→ **Excerpts from a dataset**:
※
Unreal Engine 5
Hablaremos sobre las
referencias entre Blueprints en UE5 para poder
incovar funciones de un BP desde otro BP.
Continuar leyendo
※
→ **Problem requirements**: The records shown above must be returned in full, exactly as written.

→ **Result**:
Unreal Engine 5
Hablaremos sobre las
referencias entre Blueprints en UE5 para poder
incovar funciones de un BP desde otro BP.
Continuar leyendo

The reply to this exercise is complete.